→ **ABOUT THIS TASK**
Search the data below, and report every line in which "thành" occurs.

====

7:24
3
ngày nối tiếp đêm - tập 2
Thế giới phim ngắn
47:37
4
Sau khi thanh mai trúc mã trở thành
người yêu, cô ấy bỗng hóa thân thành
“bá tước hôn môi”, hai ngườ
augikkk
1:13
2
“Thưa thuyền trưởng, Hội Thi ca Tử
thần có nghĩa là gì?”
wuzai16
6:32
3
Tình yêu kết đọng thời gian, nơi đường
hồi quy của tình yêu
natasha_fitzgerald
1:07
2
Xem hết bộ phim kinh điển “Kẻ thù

====

→ **EXERCISE ANSWER**
Sau khi thanh mai trúc mã trở thành
người yêu, cô ấy bỗng hóa thân thành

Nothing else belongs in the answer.